Forecasting the Future of Weather Data with GOES-R and TileDB
2021-09-29, 11:30–12:00, Aconcagua

The Geostationary Operational Environment Satellite-R (GOES-R) series provides continuous satellite imagery of the Earth’s eastern hemisphere. GOES-R series datasets are made available through multiple cloud service providers via NOAA’s Big Data Program. The datasets include Level 1b and Level 2 satellite data split into directories of NetCDF files stored for consecutive time periods. This talk will show how to use TileDB Embedded, an open-source universal storage engine, to combine data from multiple GOES-R products into a single easily-accessible dataset.

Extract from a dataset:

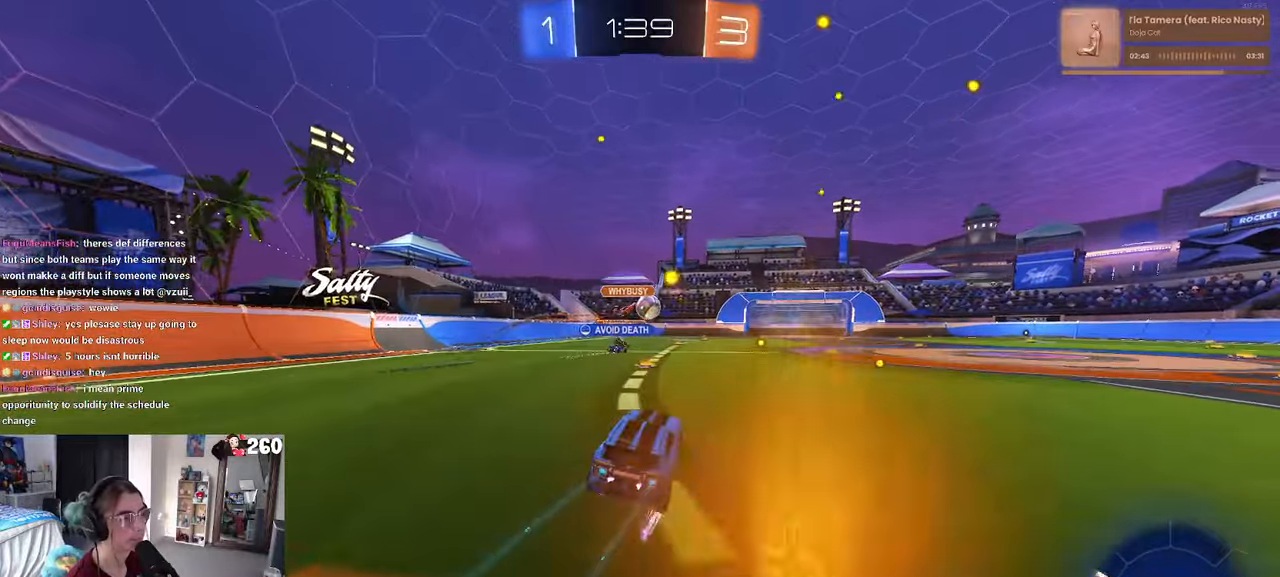
{"buttons": [], "left_stick": "center", "right_stick": "center", "events": []}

In this talk, I will show how to ingest data from the GOES-R Advance Baseline Imager (ABI) and Geostationary Lightning Mapper (GLM) into cloud-ready storage using TileDB Embedded. I will discuss the pros and cons of keeping the original NetCDF data model, and show how to combine datasets that consist of both dense and sparse arrays. With the arrays stored in TileDB Embedded, I will show how to efficiently slice weather data, locally and remotely on cloud object storage; how to use data versioning to time-travel across any changes to an array; and give an overview of some of the open-source tools that integrate directly with TileDB Embedded.


GOES-R offers a variety of useful datasets stored in NetCDF hierarchies, but NetCDF is not the only way. In this talk, I’ll show you how to efficiently convert GOES-R products of interest into a single TileDB Embedded group, making data easier to slice and introducing additional features like sparse storage, data versioning and more.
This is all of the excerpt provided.